Records to process:
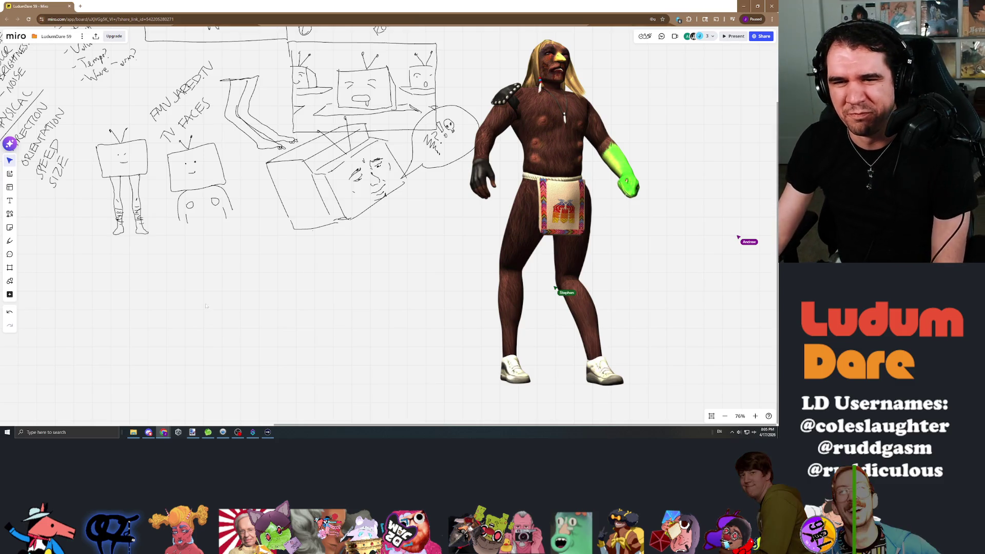
pyautogui.moveTo(273, 264); pyautogui.dragTo(350, 330)
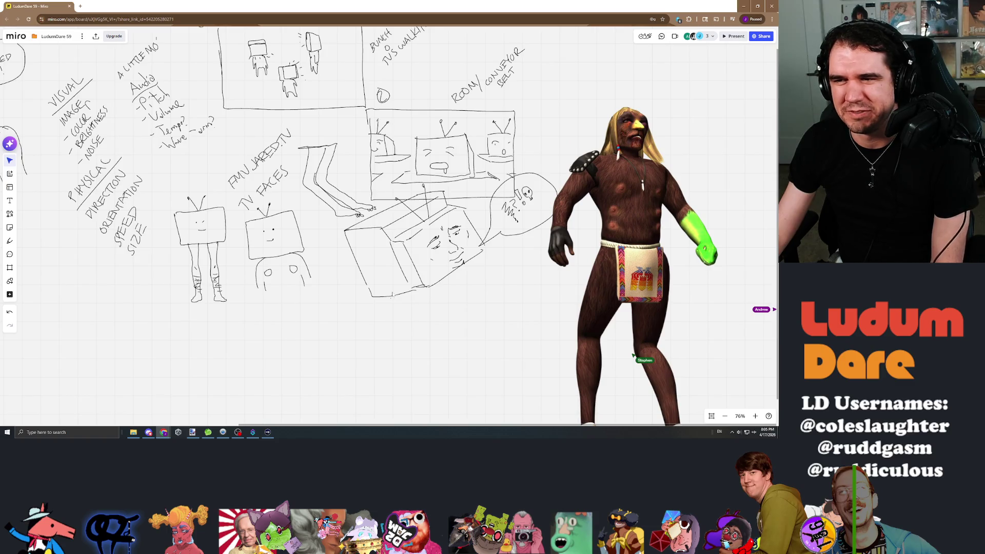
pyautogui.scroll(-3, 536, 268)
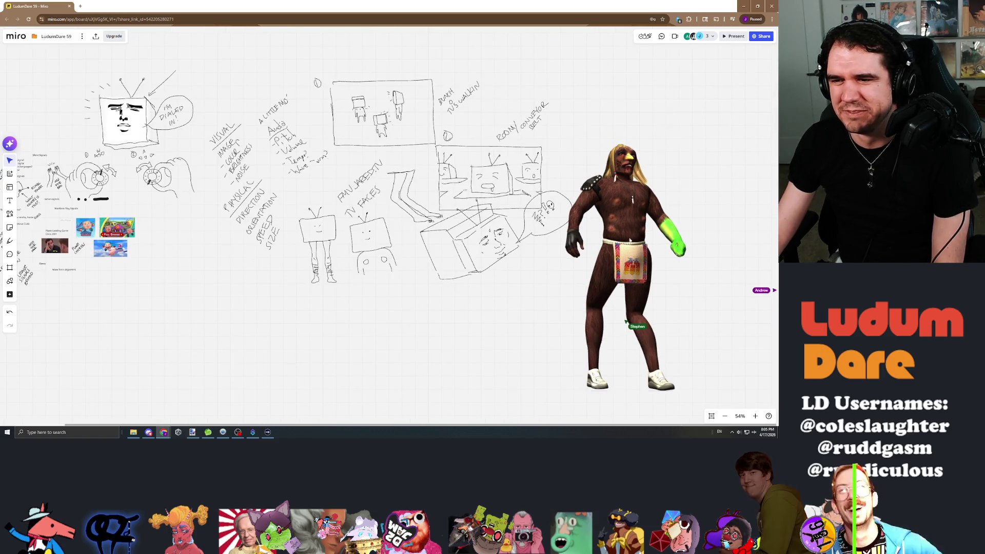
pyautogui.click(571, 376)
pyautogui.moveTo(563, 392); pyautogui.dragTo(651, 215)
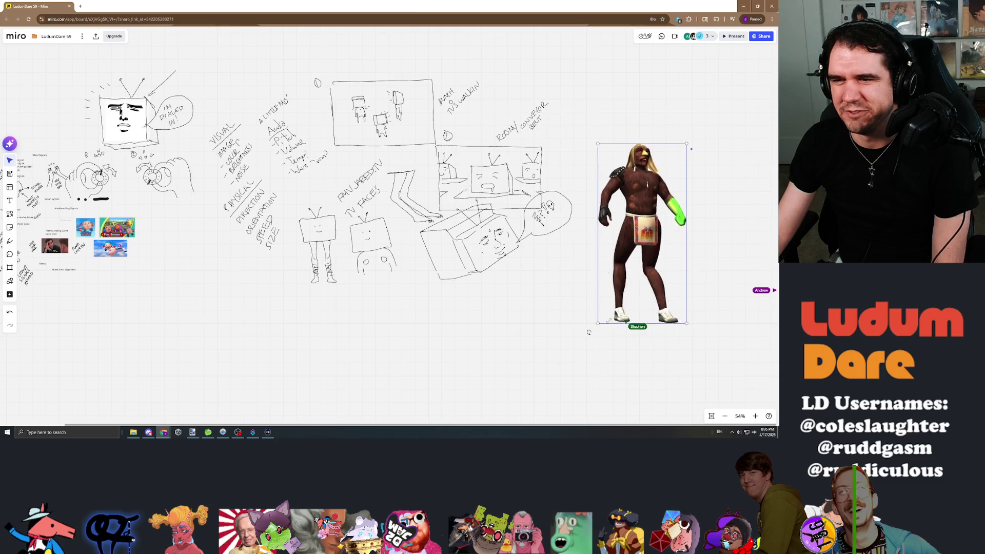
# Move the resized character image next to the box-face sketch with the skull bubble
pyautogui.moveTo(676, 179); pyautogui.dragTo(598, 224)
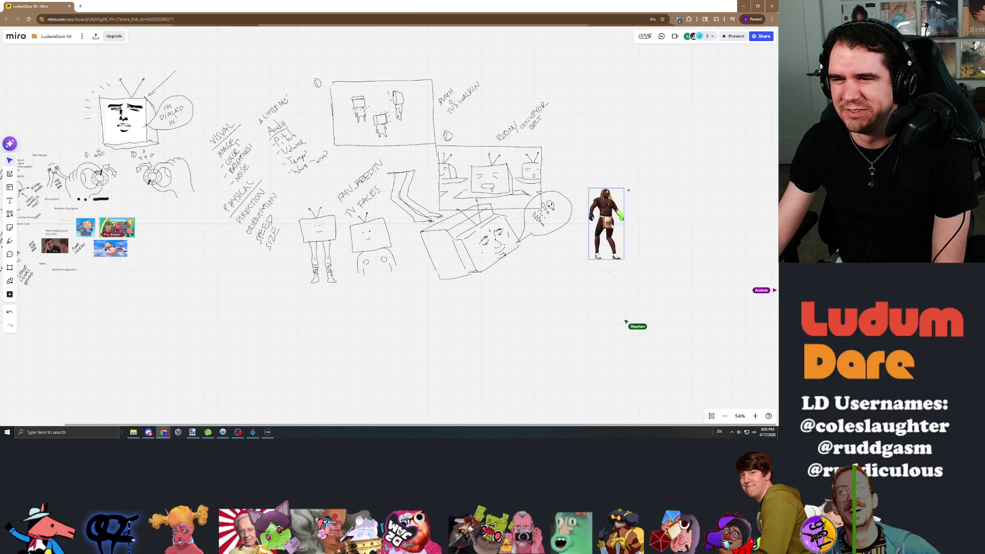
pyautogui.scroll(3, 517, 312)
pyautogui.scroll(3, 517, 311)
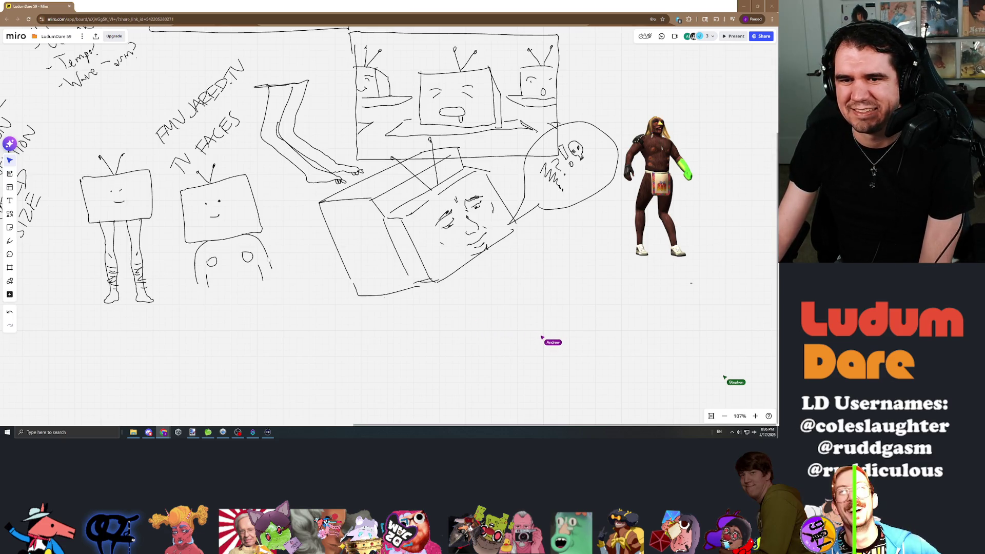
pyautogui.scroll(5, 485, 247)
pyautogui.scroll(-3, 615, 254)
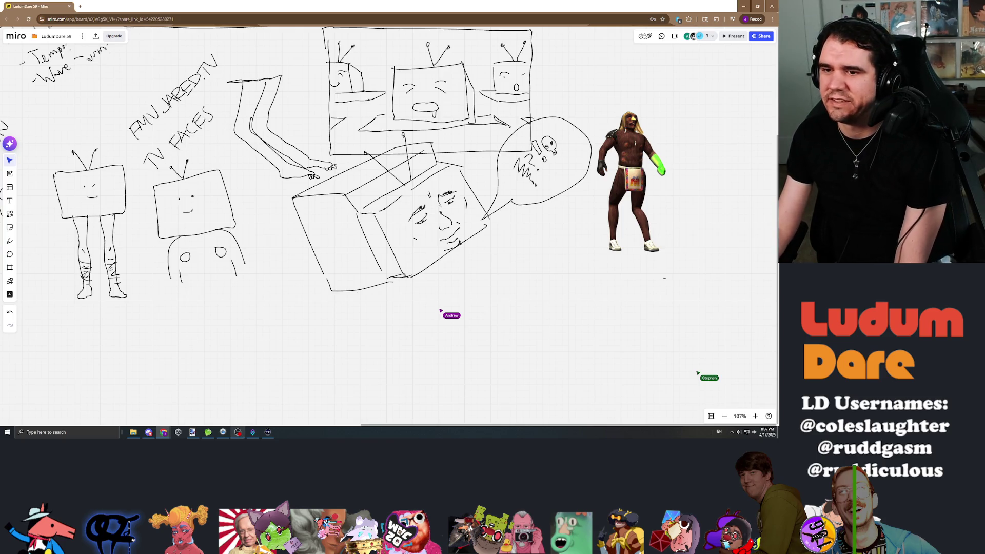
pyautogui.scroll(-3, 428, 274)
pyautogui.scroll(-1, 425, 254)
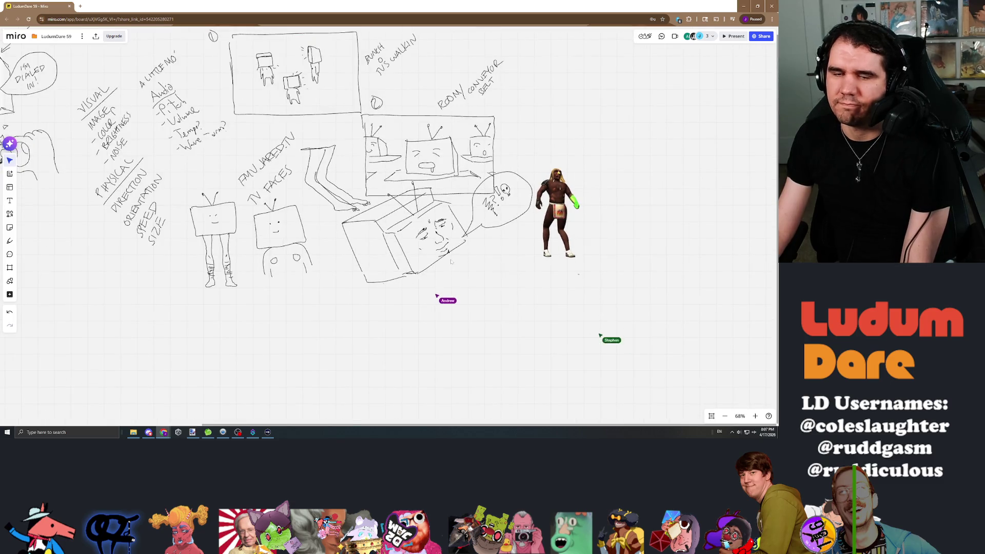
pyautogui.moveTo(425, 255); pyautogui.dragTo(525, 240)
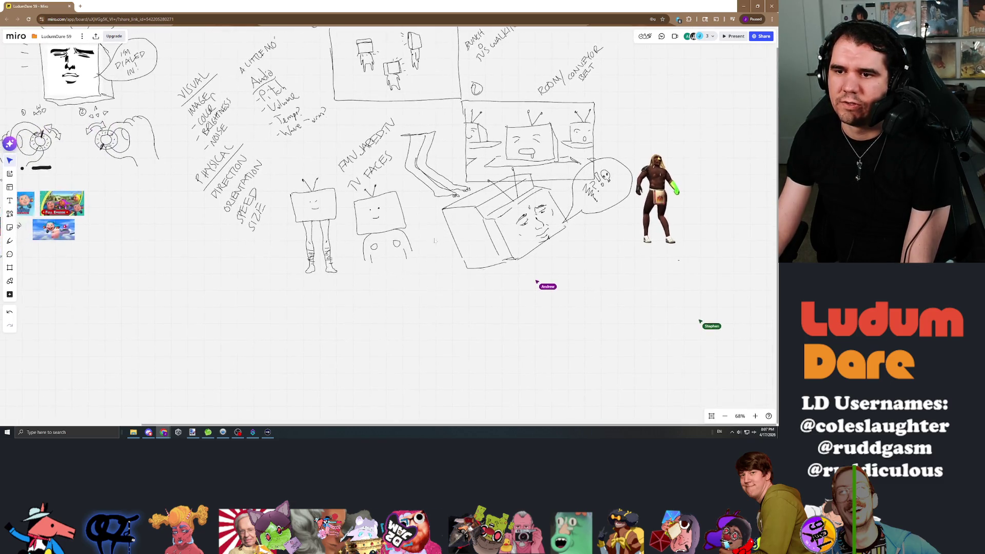
pyautogui.scroll(5, 532, 282)
pyautogui.scroll(2, 523, 285)
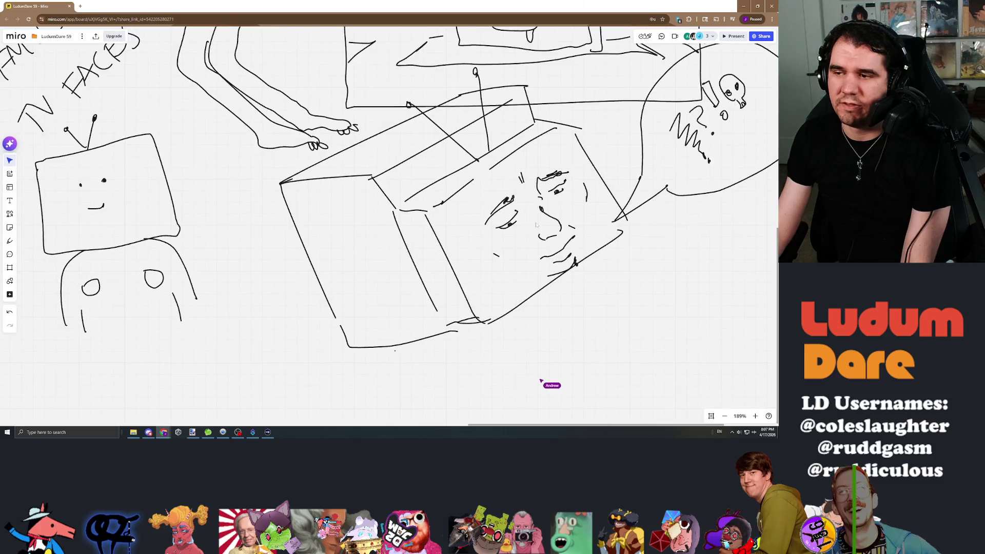
pyautogui.moveTo(523, 285); pyautogui.dragTo(472, 286)
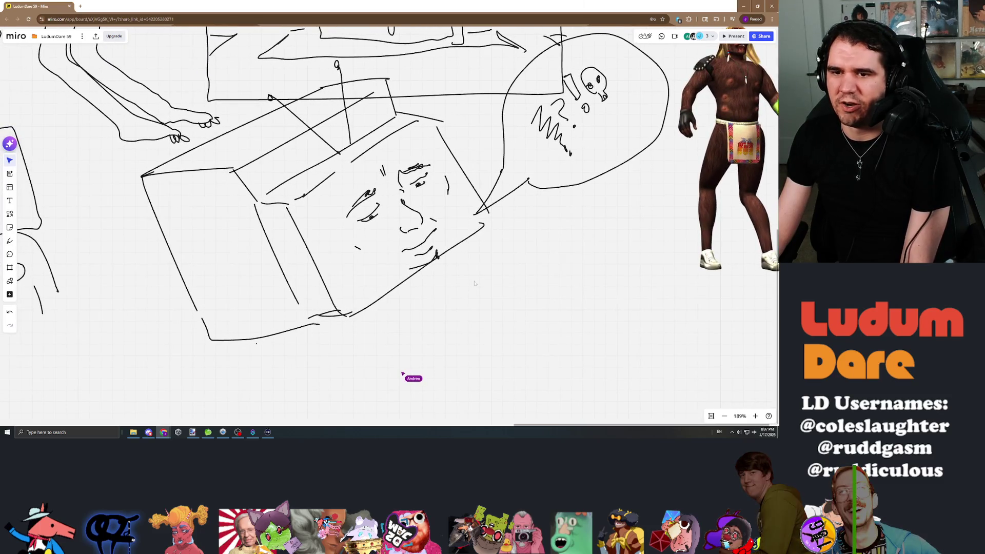
pyautogui.scroll(-3, 476, 283)
pyautogui.scroll(-3, 385, 277)
pyautogui.scroll(-2, 308, 273)
pyautogui.moveTo(308, 273)
pyautogui.mouseDown()
pyautogui.moveTo(386, 227)
pyautogui.moveTo(540, 246)
pyautogui.moveTo(408, 250)
pyautogui.mouseUp()
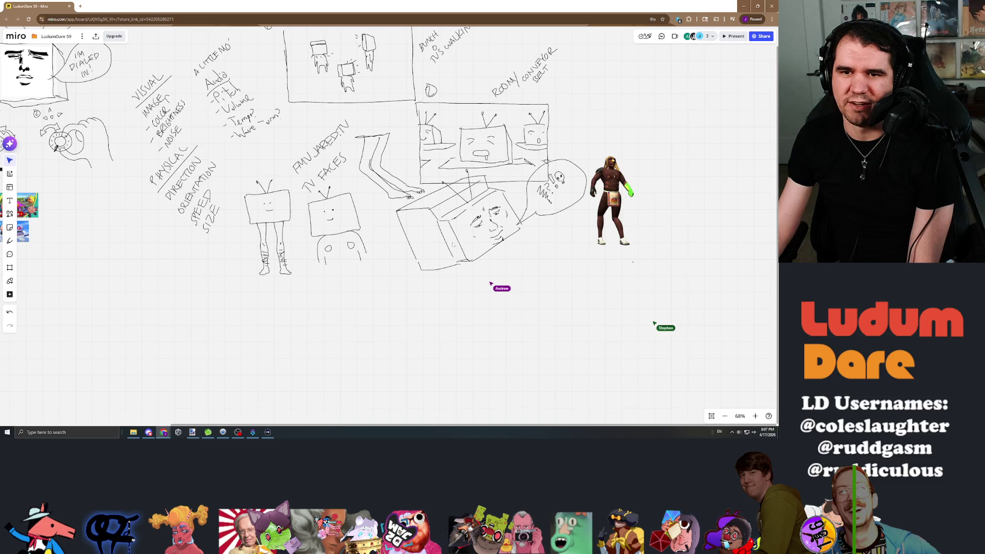
pyautogui.scroll(5, 423, 192)
pyautogui.scroll(4, 423, 192)
pyautogui.scroll(-3, 423, 192)
pyautogui.scroll(-2, 423, 193)
pyautogui.scroll(-3, 467, 285)
pyautogui.scroll(-3, 493, 254)
pyautogui.scroll(4, 538, 215)
pyautogui.scroll(4, 539, 215)
pyautogui.scroll(2, 462, 269)
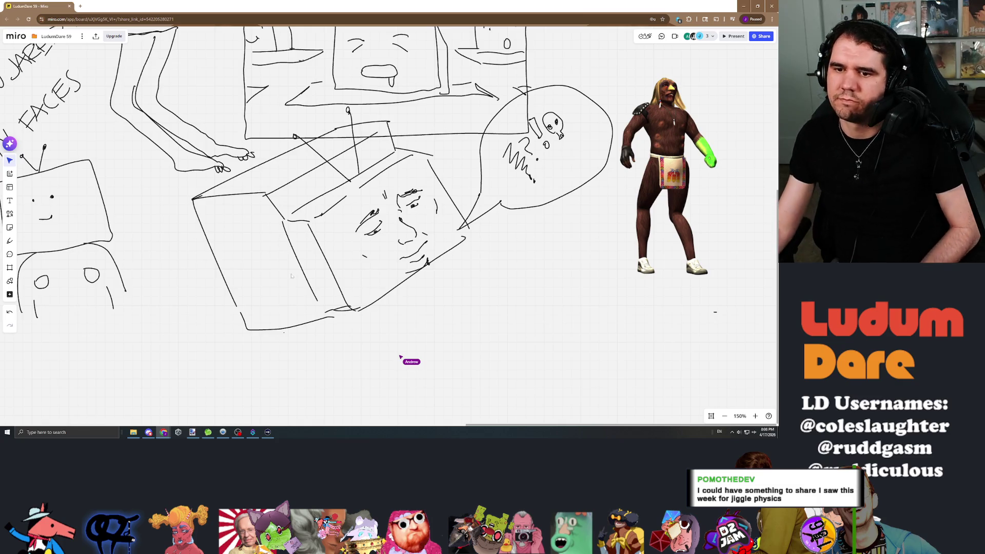
pyautogui.scroll(-5, 290, 276)
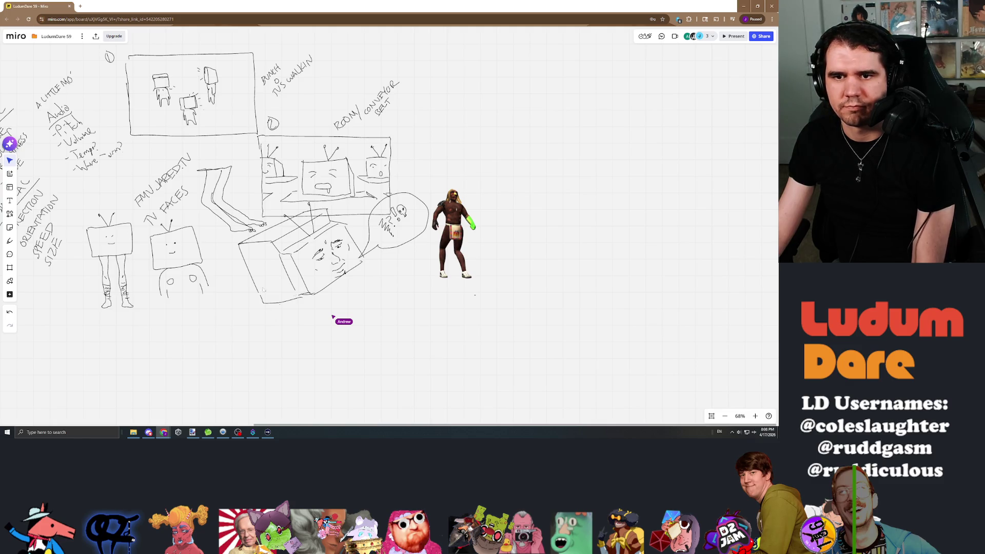
# Pan to the left-side TV-head sketch and notes, briefly switching windows and back
pyautogui.moveTo(346, 231); pyautogui.dragTo(600, 261)
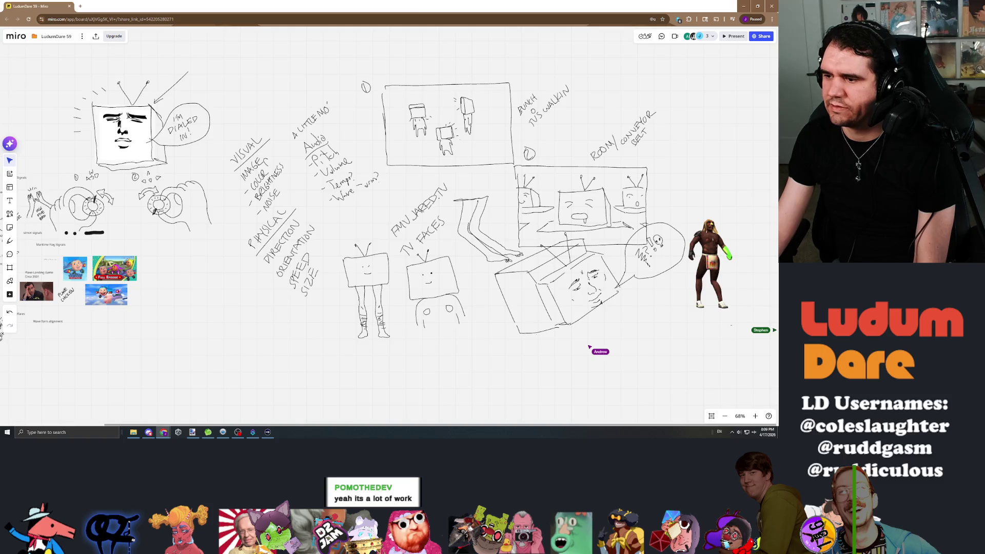
pyautogui.press('alt+Tab')
pyautogui.press('alt+Tab')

Exercise brief: Which lines of the data include the word "moveTo"? Copy each one.

Task result:
pyautogui.moveTo(273, 264); pyautogui.dragTo(350, 330)
pyautogui.moveTo(563, 392); pyautogui.dragTo(651, 215)
pyautogui.moveTo(676, 179); pyautogui.dragTo(598, 224)
pyautogui.moveTo(425, 255); pyautogui.dragTo(525, 240)
pyautogui.moveTo(523, 285); pyautogui.dragTo(472, 286)
pyautogui.moveTo(308, 273)
pyautogui.moveTo(386, 227)
pyautogui.moveTo(540, 246)
pyautogui.moveTo(408, 250)
pyautogui.moveTo(346, 231); pyautogui.dragTo(600, 261)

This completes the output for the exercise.